Our lifestyles change over time. We pass through the years of getting up and ready for school. We endure a lengthy time of school assignments, projects, homework, tests and even the occasional teacher’s dirty looks. Then there is our lifestyle built around getting to and from work, fitting in family, recreation and duties, around our need to make a living. At last there are the years of not holding a job, and growing older on a fixed income, while balancing the challenges of burn out of body and mind. Ed says that retirees have an easy, idle time of it. I hope he is right for as many seniors as possible, but I know that many retirees have more than their share of challenges and responsibilities. These don’t stop even though they are no longer getting up and going to work at a job.

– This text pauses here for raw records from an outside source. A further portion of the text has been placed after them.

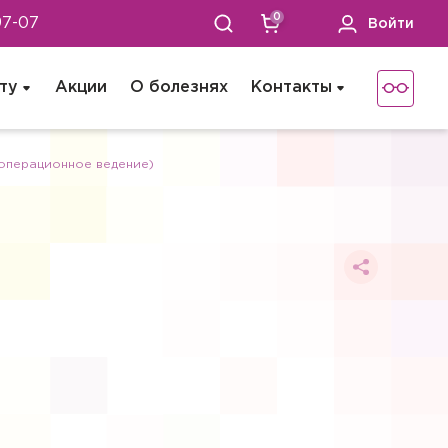
0
97-07
Войти
ту
Акции
О болезнях
Контакты
операционное ведение)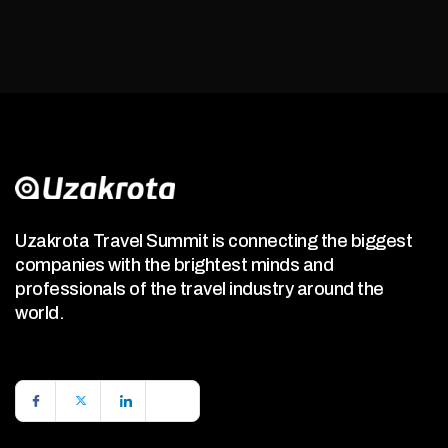
Uzakrota Travel Summit is connecting the biggest
companies with the brightest minds and
professionals of the travel industry around the
world.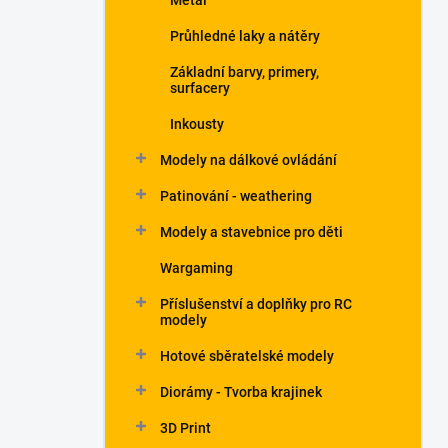
Metal
Průhledné laky a nátěry
Základní barvy, primery,
surfacery
Inkousty
Modely na dálkové ovládání
Patinování - weathering
Modely a stavebnice pro děti
Wargaming
Příslušenství a doplňky pro RC
modely
Hotové sběratelské modely
Diorámy - Tvorba krajinek
3D Print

Lifestyle can be defined as someone’s way of living, the things that a person or group of people usually do. At every period of life, from school days to old-folks days, everyone is challenged with living our lifestyle that so easily slips between one of the flesh, and one of the Spirit. Our fleshly nature encourages us to live to win, to get and have as much as possible. It pushes us to be first, so that, our interests are self-centered with no significant concern with God or others. What God calls sinful doesn’t matter to our fleshly nature. In every age of life, there is a battle between following the Spirit of God and our own sinful propensities. I have told Ed that because a person is retired doesn’t mean they are no longer challenged to live for God’s will and glory. Ed has informed me that we need to live for ourselves not God. I disagree with Ed as life is best when lived by faith in the Word of God.

Although Christ has done God’s work of salvation for us, and we are saved by the perfect life and death of Christ, we are still challenged to live as His royal priesthood. We are called to be a holy people offering spiritual sacrifices acceptable to God through Jesus Christ.

It is not easier to offer the spiritual sacrifices of love, joy, peace, patience, kindness, goodness, faithfulness, gentleness, and self-controlled when you are a retiree. It always is an epic battle to crucify the hate, sadness, anxiousness, impatience, meanness, evil, doubt, aggression and lack of control we naturally feel. Is it glory to oneself or to God?